- When a worker is lost, we retry the task
- Impact: We expect an improvement of total number of Flows which complete, even in the event when an infrastructure level change occurs (like a pod dying).
- PDF page results for a given file are now cached for 24 hours to prevent re-computation.
- We internally split PDFs into multiple pages and then re-join them to reduce memory usage of PDFService.
- Each step in a Flow is now limited to 2 minutes at maximum.
- Each image produced per PDF page is limited to 30MB
- Reduce disk memory usage for files emitted during a Process File run
- Improve quality of JPEG processing
- Process Files:
- produce_metadata_list is now to set ‘false’ by default
- Impact: The height / width of documents won’t be returned in the final IBOCR
- produce_word_metadata is now set to ‘false’ by default
- Impact: The coordinate level metadata for extracted words will no longer be available in the IBOCR
- A newer OCR model is used by default
- Impact: We expect that overall, we will get better OCR results with this newer deployed model. Let’s monitor closely how many successful times we OCR a page.
- Preview/Experimental Release: Emerson OCR: Targeted at poor-quality ID cards.
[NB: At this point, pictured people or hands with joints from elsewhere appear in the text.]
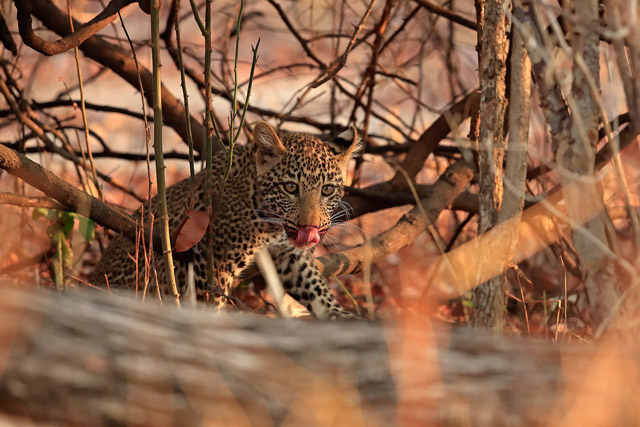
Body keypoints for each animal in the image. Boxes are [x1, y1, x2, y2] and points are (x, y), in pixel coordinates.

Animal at [90, 121, 362, 319]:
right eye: (290, 187)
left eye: (327, 190)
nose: (310, 227)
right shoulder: (215, 263)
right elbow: (211, 305)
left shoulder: (289, 255)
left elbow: (315, 286)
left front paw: (341, 316)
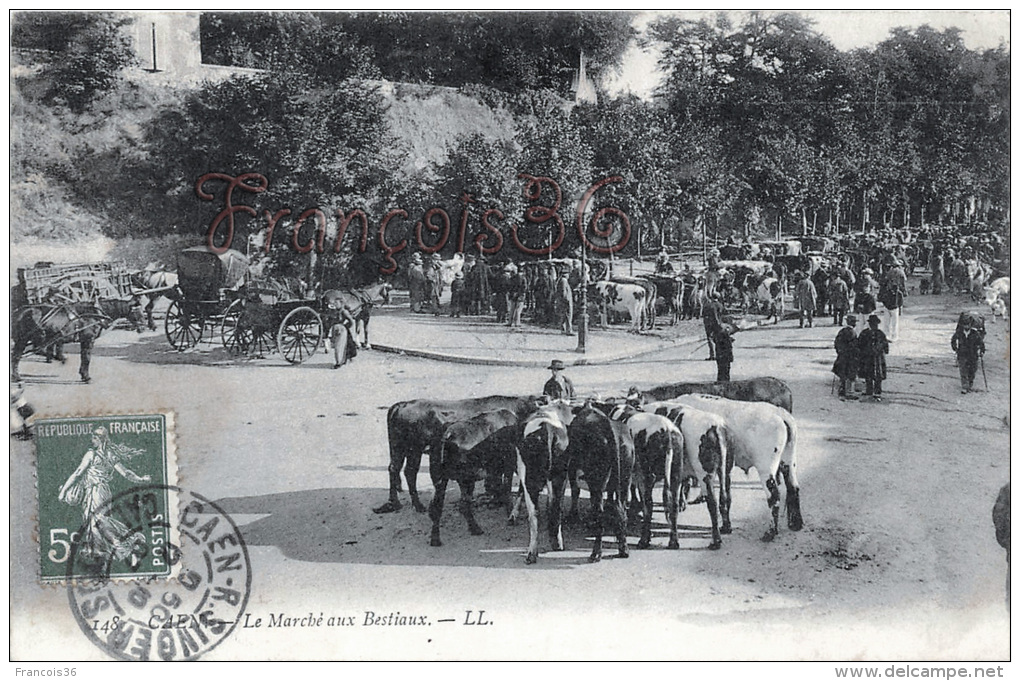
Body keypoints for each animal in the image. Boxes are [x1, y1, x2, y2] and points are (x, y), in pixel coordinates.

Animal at [10, 297, 143, 383]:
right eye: (138, 312)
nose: (142, 327)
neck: (93, 314)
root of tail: (17, 312)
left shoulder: (84, 341)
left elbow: (83, 357)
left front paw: (83, 374)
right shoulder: (88, 340)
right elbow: (87, 358)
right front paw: (86, 377)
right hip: (22, 340)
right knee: (16, 357)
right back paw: (17, 377)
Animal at [377, 395, 542, 513]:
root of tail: (402, 404)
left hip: (401, 449)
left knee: (398, 469)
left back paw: (399, 503)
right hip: (411, 449)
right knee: (406, 471)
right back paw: (412, 505)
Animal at [428, 409, 522, 546]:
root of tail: (447, 434)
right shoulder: (507, 467)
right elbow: (506, 490)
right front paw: (510, 513)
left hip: (441, 479)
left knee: (438, 506)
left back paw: (435, 538)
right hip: (465, 480)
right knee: (463, 505)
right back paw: (475, 528)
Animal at [673, 393, 799, 542]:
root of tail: (780, 414)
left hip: (766, 469)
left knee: (774, 497)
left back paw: (771, 532)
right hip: (788, 461)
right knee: (793, 487)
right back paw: (796, 524)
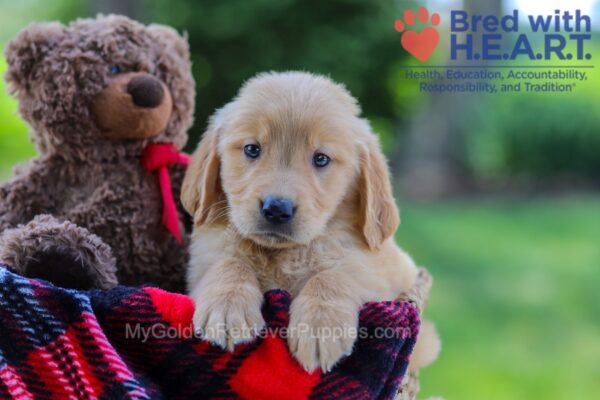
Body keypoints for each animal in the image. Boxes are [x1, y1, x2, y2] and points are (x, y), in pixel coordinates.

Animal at [180, 71, 438, 372]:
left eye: (321, 158)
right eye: (252, 149)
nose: (276, 209)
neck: (282, 254)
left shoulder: (381, 275)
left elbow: (336, 273)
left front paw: (319, 328)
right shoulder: (201, 263)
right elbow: (230, 262)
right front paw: (227, 308)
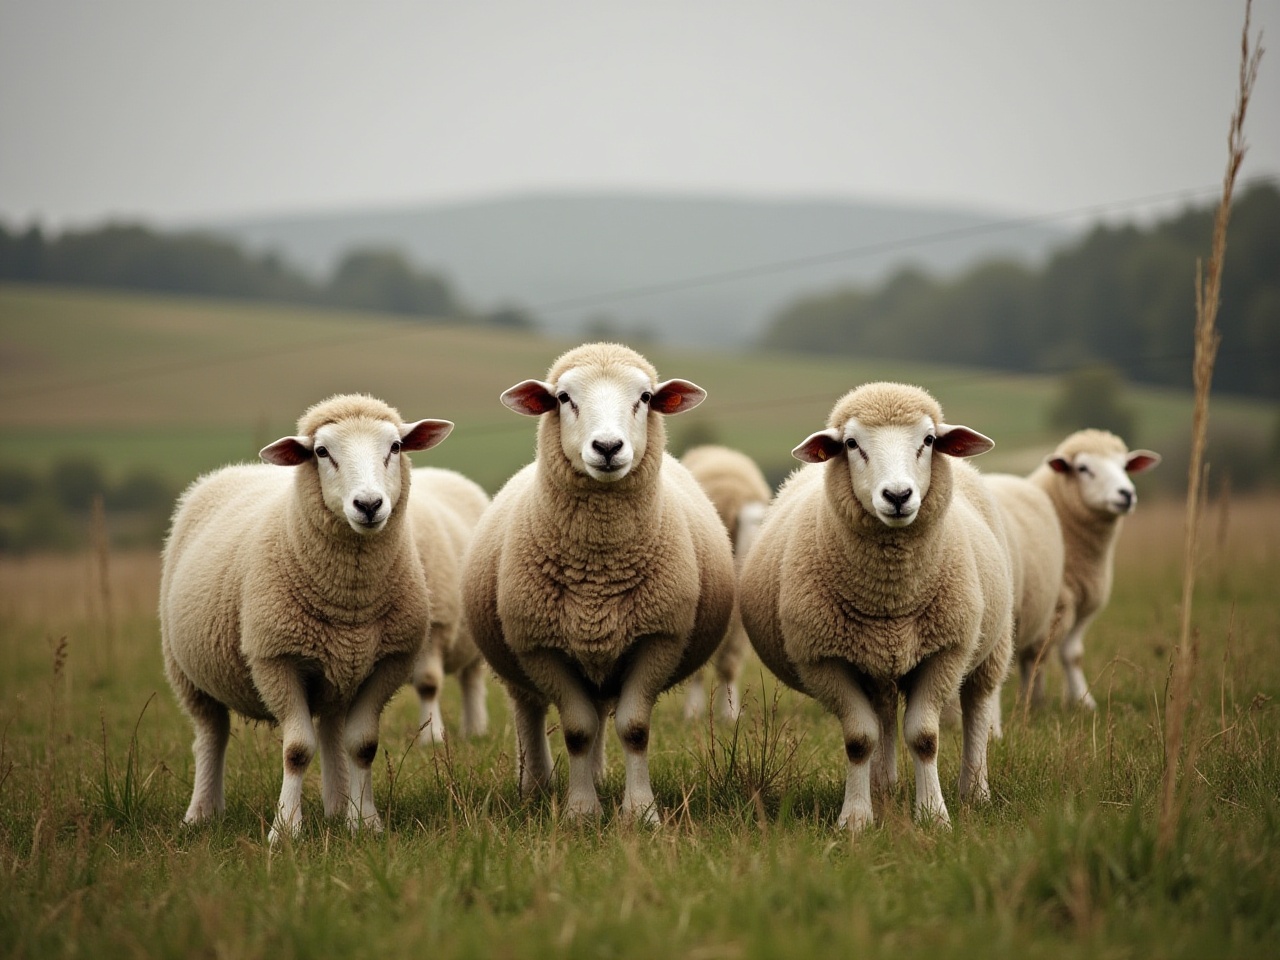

Currently for experimentation on 1-3 documents at a time.
- A new ‘fonts’ flag has been added to OCR options, which will help OCRing specific fonts like OCR-A, OCR-B, and MICR.
- A correct_resolution_auto flag, which should is an improved version of resolution correction for images
- Roll out new file browser UI
Fixed regression where users using JWT authentication received an HTTP 400 authentication error.